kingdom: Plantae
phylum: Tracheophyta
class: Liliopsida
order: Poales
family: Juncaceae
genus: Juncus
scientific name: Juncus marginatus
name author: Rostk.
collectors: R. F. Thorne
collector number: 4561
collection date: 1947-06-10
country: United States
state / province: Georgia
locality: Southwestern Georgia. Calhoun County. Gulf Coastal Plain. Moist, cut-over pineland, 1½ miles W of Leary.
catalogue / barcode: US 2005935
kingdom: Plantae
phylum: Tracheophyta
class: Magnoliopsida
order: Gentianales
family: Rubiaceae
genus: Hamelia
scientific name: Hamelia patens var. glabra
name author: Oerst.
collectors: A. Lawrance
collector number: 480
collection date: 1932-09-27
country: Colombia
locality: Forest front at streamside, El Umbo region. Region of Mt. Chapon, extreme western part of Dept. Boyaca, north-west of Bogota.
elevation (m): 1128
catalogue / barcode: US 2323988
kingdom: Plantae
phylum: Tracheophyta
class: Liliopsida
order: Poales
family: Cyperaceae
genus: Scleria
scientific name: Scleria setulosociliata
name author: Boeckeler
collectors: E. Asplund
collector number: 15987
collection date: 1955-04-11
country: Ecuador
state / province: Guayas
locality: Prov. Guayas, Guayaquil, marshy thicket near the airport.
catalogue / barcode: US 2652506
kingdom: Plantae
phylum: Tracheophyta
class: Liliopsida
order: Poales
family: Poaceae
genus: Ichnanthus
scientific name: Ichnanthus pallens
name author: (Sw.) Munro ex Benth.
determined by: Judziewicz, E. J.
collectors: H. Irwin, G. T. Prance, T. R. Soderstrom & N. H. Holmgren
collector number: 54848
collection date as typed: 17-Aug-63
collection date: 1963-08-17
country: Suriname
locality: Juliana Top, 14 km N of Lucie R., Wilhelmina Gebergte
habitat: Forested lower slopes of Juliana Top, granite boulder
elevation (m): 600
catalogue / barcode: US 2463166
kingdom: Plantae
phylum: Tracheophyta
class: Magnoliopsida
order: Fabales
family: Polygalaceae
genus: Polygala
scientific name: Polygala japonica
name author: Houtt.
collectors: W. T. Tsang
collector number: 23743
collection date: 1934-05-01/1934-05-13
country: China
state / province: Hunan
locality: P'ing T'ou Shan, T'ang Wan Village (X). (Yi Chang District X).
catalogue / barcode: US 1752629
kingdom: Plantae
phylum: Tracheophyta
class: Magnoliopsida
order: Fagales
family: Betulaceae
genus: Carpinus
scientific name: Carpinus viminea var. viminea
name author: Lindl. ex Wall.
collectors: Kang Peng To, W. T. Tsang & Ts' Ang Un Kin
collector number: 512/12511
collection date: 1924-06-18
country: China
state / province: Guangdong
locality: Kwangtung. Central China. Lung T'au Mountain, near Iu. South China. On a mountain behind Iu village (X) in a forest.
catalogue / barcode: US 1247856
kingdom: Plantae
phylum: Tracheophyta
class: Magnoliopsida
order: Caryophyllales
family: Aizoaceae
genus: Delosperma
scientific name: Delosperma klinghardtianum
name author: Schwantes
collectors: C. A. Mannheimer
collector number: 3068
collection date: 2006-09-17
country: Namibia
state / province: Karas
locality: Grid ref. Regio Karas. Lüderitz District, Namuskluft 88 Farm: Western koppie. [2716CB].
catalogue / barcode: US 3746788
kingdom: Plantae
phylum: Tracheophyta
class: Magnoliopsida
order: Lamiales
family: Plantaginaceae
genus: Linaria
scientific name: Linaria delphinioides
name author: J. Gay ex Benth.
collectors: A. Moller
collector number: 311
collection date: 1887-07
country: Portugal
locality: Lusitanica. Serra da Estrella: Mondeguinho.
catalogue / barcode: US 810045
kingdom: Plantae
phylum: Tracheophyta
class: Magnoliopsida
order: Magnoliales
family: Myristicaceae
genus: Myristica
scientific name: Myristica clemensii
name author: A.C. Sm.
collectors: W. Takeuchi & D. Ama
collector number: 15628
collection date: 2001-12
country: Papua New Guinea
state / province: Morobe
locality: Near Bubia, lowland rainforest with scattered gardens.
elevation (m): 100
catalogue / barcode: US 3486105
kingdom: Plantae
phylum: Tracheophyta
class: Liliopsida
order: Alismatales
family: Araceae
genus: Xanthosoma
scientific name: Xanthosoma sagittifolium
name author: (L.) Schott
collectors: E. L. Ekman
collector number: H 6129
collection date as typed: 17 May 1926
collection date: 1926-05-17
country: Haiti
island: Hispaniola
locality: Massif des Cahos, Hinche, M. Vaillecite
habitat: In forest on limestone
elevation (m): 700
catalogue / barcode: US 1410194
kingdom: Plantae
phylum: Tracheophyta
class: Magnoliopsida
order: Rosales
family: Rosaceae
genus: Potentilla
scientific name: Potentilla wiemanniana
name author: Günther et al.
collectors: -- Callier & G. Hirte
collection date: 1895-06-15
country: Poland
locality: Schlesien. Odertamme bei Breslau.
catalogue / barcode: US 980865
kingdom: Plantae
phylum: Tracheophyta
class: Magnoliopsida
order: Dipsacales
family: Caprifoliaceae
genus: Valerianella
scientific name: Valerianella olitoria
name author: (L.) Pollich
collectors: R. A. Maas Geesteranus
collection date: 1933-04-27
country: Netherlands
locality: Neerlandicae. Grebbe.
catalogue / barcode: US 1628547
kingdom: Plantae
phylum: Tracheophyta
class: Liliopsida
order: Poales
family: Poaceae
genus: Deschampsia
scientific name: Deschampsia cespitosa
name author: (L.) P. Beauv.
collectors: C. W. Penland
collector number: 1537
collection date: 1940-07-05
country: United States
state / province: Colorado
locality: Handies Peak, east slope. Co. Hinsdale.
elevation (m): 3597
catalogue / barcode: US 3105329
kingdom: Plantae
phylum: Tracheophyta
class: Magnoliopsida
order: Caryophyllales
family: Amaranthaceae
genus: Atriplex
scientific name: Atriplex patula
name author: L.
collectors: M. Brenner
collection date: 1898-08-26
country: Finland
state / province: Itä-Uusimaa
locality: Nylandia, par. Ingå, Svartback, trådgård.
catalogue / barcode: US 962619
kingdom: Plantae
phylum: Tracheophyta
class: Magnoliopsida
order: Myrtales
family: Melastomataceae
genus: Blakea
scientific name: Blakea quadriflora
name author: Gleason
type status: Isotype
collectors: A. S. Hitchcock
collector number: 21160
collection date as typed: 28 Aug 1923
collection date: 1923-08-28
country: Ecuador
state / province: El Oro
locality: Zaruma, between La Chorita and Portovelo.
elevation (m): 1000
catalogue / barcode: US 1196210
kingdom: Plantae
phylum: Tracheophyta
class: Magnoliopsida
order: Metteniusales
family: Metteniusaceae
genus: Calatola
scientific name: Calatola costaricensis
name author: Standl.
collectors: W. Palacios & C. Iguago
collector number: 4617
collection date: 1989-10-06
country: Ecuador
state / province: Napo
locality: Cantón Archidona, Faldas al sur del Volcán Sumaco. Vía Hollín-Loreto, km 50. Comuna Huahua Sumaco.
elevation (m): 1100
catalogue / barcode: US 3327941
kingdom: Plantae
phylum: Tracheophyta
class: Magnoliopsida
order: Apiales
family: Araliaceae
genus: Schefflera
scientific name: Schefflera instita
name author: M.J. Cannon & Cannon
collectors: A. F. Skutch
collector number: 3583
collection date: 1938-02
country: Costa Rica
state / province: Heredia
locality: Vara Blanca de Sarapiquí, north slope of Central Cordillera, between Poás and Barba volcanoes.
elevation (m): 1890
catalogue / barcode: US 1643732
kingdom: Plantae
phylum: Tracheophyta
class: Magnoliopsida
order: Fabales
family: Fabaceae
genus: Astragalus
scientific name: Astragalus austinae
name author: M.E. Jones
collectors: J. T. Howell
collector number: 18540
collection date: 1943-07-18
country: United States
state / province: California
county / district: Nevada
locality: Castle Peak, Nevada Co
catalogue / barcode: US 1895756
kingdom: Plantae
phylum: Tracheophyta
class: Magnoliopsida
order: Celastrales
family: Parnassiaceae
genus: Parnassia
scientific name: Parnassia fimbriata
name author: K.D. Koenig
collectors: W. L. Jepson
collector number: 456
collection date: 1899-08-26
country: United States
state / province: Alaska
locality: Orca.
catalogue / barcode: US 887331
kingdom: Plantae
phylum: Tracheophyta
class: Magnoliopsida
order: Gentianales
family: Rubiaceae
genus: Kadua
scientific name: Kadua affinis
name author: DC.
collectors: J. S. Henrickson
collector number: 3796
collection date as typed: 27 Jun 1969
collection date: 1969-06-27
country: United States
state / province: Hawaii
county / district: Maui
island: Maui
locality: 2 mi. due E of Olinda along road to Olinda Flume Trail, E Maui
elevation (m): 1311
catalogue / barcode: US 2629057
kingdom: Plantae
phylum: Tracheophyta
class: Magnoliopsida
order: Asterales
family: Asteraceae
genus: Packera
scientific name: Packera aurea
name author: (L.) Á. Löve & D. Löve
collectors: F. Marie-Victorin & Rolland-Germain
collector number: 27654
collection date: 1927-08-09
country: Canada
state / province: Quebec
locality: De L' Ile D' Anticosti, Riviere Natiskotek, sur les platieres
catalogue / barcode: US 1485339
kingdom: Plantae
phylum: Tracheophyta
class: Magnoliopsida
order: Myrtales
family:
****************
- _Detalhes da tarefa_: Apresente em forma de lista numerada as linhas dos registros acima, começando pela que contém "collectors: W. Palacios & C. Iguago" e terminando depois da que contém "name author: M.J. Cannon & Cannon", ambas incluídas. Omita as linhas em branco.

- _Resposta ao exercício_:
1. collectors: W. Palacios & C. Iguago
2. collector number: 4617
3. collection date: 1989-10-06
4. country: Ecuador
5. state / province: Napo
6. locality: Cantón Archidona, Faldas al sur del Volcán Sumaco. Vía Hollín-Loreto, km 50. Comuna Huahua Sumaco.
7. elevation (m): 1100
8. catalogue / barcode: US 3327941
9. kingdom: Plantae
10. phylum: Tracheophyta
11. class: Magnoliopsida
12. order: Apiales
13. family: Araliaceae
14. genus: Schefflera
15. scientific name: Schefflera instita
16. name author: M.J. Cannon & Cannon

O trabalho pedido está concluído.